→ Data:
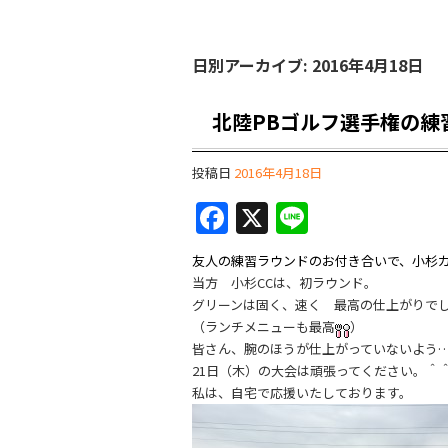
日別アーカイブ:
2016年4月18日
北陸PBゴルフ選手権の練
投稿日
2016年4月18日
F
X
Li
a
n
友人の練習ラウンドのお付き合いで、小杉
c
e
当方 小杉CCは、初ラウンド。
e
グリーンは固く、速く 最高の仕上がりで
（ランチメニューも最高
）
b
皆さん、腕のほうが仕上がっていないよ
o
21日（木）の大会は頑張ってください。＾
私は、自宅で応援いたしております。
o
k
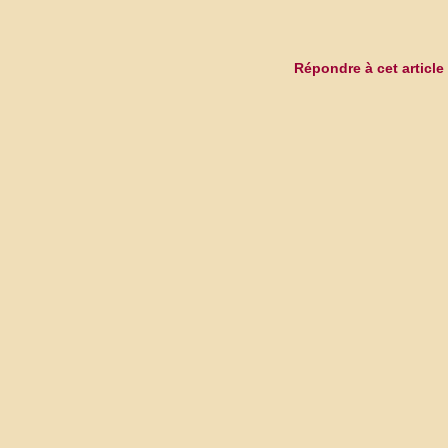
Répondre à cet article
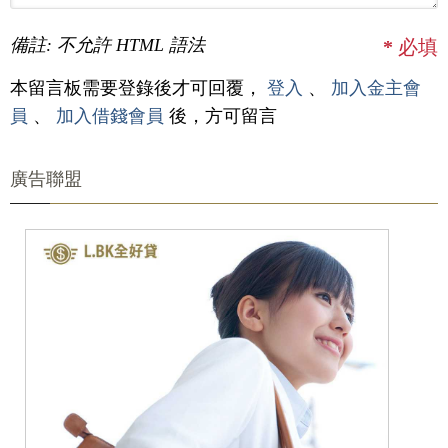
備註: 不允許 HTML 語法
*
必填
本留言板需要登錄後才可回覆，
登入
、
加入金主會
員
、
加入借錢會員
後，方可留言
廣告聯盟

→ Task prompt:
The reply should consist only of the lines running from the one with "Répondre à cet article" through the end of the material, both included, copied exactly; please omit pictures.

→ The answer:
Répondre à cet article
備註: 不允許 HTML 語法
*
必填
本留言板需要登錄後才可回覆，
登入
、
加入金主會
員
、
加入借錢會員
後，方可留言
廣告聯盟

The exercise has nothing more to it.